43 in couple of weeks. I'm hoping my 50's and 60's are as much better as my 40's are compared to my 30's.


----------



## Greenman (Feb 22, 2003)

I'm with Dr G and Macdoc and a few others


OK, 51 if anyone really needs to know

Young enough to remember, old enough to know...

Cheers!


----------



## audiodan (Sep 26, 2005)

12!!!


----------



## yoyo (Aug 3, 2003)

44 years


----------



## MaxPower (Jan 30, 2003)

34. I think.

I've lost count.

I'll be 35 in April.


----------



## Trose (Feb 17, 2005)

bhil said:


> Anyone else find the symentrical distribution of the ages interesting?


I like the nice bell-curve we've got going.


----------



## Lawrence (Mar 11, 2003)

How about...70's stomping ground.


----------



## AppleAuthority (May 21, 2005)

I've been so busy, I missed this thread (and have been rather absent). But to those that don't know, I'm 14 years and two months. Hopefully soon I will have more time to read through this and hear about all the memories from the sixties.

P.S. I'm terribly sorry Dr. G that I missed your birthday. Please accept my apology. Happy Belated! I will arrange some doixe licks by proxy as your present


----------



## MacNutt (Jan 16, 2002)

I'm in the largest group on this particular poll.

First time for THAT! At least around here.


----------



## Brian Scully (Jan 23, 2001)

*Clarify please *



dolawren said:


> How about...70's stomping ground.


do you mean the '70's or age 70's 

I hereby claim senior senior status at 73 LOL


----------



## Carex (Mar 1, 2004)

Who knew Chipper was a girl?


----------



## SINC (Feb 16, 2001)

Carex said:


> Who knew Chipper was a girl?


I did!


----------



## rgray (Feb 15, 2005)

Brian Scully said:


> I hereby claim senior senior status at 73 LOL


Cool!

I here-by start a *plebiscite* to create a Senior Citizen category for anyone at least one year older than me.......


----------



## Dr.G. (Aug 4, 2001)

Sorry, Chipper.
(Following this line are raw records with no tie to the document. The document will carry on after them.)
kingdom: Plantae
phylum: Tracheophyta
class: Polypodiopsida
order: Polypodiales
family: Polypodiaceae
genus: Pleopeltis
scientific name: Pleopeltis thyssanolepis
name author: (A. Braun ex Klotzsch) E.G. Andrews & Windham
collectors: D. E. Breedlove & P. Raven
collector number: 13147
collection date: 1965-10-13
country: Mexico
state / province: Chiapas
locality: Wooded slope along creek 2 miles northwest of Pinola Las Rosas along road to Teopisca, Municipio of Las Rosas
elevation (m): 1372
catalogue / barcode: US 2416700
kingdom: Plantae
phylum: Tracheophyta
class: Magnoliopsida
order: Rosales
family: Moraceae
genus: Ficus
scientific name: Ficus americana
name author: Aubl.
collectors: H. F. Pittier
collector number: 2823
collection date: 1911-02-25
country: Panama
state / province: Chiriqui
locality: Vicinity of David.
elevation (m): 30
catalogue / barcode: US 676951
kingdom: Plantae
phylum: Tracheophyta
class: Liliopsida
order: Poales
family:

Right on Sister!


----------



## NBiBooker (Apr 3, 2004)

26.


----------



## autopilot (Dec 2, 2004)

25, and life is good.


----------



## The Great Waka (Nov 26, 2002)

Just under 2 weeks until the big 2-0


----------



## enaj (Aug 26, 2004)

Feeling alive at 35!!


----------



## duosonic (Jan 7, 2004)

be 59 in early January - & proud to be constantly learning NEW stuff!!


----------



## yourgrass (Jul 6, 2005)

17-year-old here! I only ever read the board these days.
I actually went to school with Dr. G's son, but Dr. G doesn't know that yet.


----------



## Vexel (Jan 30, 2005)

25 here.


----------



## Dr.G. (Aug 4, 2001)

yourgrass, in which school did you know Stephen?


----------



## lotus (Jun 29, 2002)

942 months here. Do I qualify for anything?


----------



## SINC (Feb 16, 2001)

Yep, that qualifies you as the resident adviser to the rest of us!


----------



## BigDL (Apr 16, 2003)

lotus said:


> 942 months here. Do I qualify for anything?


 OAS 

I will live my 52nd year again as my had me convinced last year I was 52. That's how often I think about my age. (oooorrr! just how bright I am)


----------